Selected excerpt START

Holy crap, not only is Edgar annoying, he also was correct. And so, after politely ending my conversation with him, I gathered myself and my thoughts together, pondered this and pondered that, and eventually came up with a story idea. Look Up, Young Man! would be its title. And central Philadelphia would be where I would attempt to make it blossom.

Thus in early afternoon I boarded a Philadelphia-bound train in the suburbs, arriving in the fair city’s central section an hour later.

“Look up, Neil,” my parents used to say to me when I was a kid walking along with my eyes aimed downward. I must have been suffering from a lack of confidence in those days, reluctant to meet the world head on. Not that I’m bubbling over with confidence all these many decades later. Anyway, I don’t stare at the ground anymore when I’m strolling around. I look straight ahead or side to side.

But upward? Well, like anybody, I do some of that. But consistently for a couple of hours or more? Nah, I couldn’t recall ever doing that in my life. It’s not exactly a world-class notion, but it had appealed to me when it jumped into my mind a few hours earlier. I liked its simplicity, its openendedness. Who knew where or what it would lead to?

Selected excerpt END

Assignment 1 - Print the stretch from "Thus in early" through "would lead to?" from the passage about looking up in Philadelphia, copied word for word.

Supplied records START

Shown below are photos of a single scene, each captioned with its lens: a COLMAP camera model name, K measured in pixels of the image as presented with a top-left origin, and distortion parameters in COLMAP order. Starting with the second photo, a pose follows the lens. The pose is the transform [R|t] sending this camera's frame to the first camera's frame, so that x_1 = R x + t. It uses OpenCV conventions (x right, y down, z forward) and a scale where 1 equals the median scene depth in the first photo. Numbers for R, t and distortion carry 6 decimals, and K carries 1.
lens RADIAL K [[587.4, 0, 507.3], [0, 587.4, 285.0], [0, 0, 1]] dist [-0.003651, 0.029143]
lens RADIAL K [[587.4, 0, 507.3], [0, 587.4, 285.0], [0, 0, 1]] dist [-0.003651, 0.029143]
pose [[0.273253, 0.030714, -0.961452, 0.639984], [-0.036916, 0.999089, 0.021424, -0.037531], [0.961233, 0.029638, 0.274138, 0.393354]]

Supplied records END
Supplied records START

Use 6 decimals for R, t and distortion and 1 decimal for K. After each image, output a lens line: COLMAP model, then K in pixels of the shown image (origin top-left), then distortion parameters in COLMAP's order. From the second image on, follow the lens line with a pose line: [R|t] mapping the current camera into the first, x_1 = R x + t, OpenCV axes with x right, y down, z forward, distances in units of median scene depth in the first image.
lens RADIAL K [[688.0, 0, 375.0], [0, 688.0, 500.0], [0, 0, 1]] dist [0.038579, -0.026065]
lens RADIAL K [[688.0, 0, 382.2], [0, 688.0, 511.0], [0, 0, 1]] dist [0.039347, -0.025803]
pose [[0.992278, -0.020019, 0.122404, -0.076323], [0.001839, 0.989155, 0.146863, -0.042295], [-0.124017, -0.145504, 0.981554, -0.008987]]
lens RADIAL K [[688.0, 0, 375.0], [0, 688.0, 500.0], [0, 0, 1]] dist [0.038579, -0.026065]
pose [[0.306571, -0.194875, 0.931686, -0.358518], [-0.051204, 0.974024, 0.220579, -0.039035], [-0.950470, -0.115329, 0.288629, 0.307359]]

Supplied records END

Assignment 2 - Output the stretch of the entries from the line containing "Shown below are" through the line containing "0.029638, 0.274138, 0.393354]]", reproducing those lines without any change.

Expected answer 1 -
Thus in early afternoon I boarded a Philadelphia-bound train in the suburbs, arriving in the fair city’s central section an hour later.

“Look up, Neil,” my parents used to say to me when I was a kid walking along with my eyes aimed downward. I must have been suffering from a lack of confidence in those days, reluctant to meet the world head on. Not that I’m bubbling over with confidence all these many decades later. Anyway, I don’t stare at the ground anymore when I’m strolling around. I look straight ahead or side to side.

But upward? Well, like anybody, I do some of that. But consistently for a couple of hours or more? Nah, I couldn’t recall ever doing that in my life. It’s not exactly a world-class notion, but it had appealed to me when it jumped into my mind a few hours earlier. I liked its simplicity, its openendedness. Who knew where or what it would lead to?

Expected answer 2 -
Shown below are photos of a single scene, each captioned with its lens: a COLMAP camera model name, K measured in pixels of the image as presented with a top-left origin, and distortion parameters in COLMAP order. Starting with the second photo, a pose follows the lens. The pose is the transform [R|t] sending this camera's frame to the first camera's frame, so that x_1 = R x + t. It uses OpenCV conventions (x right, y down, z forward) and a scale where 1 equals the median scene depth in the first photo. Numbers for R, t and distortion carry 6 decimals, and K carries 1.
lens RADIAL K [[587.4, 0, 507.3], [0, 587.4, 285.0], [0, 0, 1]] dist [-0.003651, 0.029143]
lens RADIAL K [[587.4, 0, 507.3], [0, 587.4, 285.0], [0, 0, 1]] dist [-0.003651, 0.029143]
pose [[0.273253, 0.030714, -0.961452, 0.639984], [-0.036916, 0.999089, 0.021424, -0.037531], [0.961233, 0.029638, 0.274138, 0.393354]]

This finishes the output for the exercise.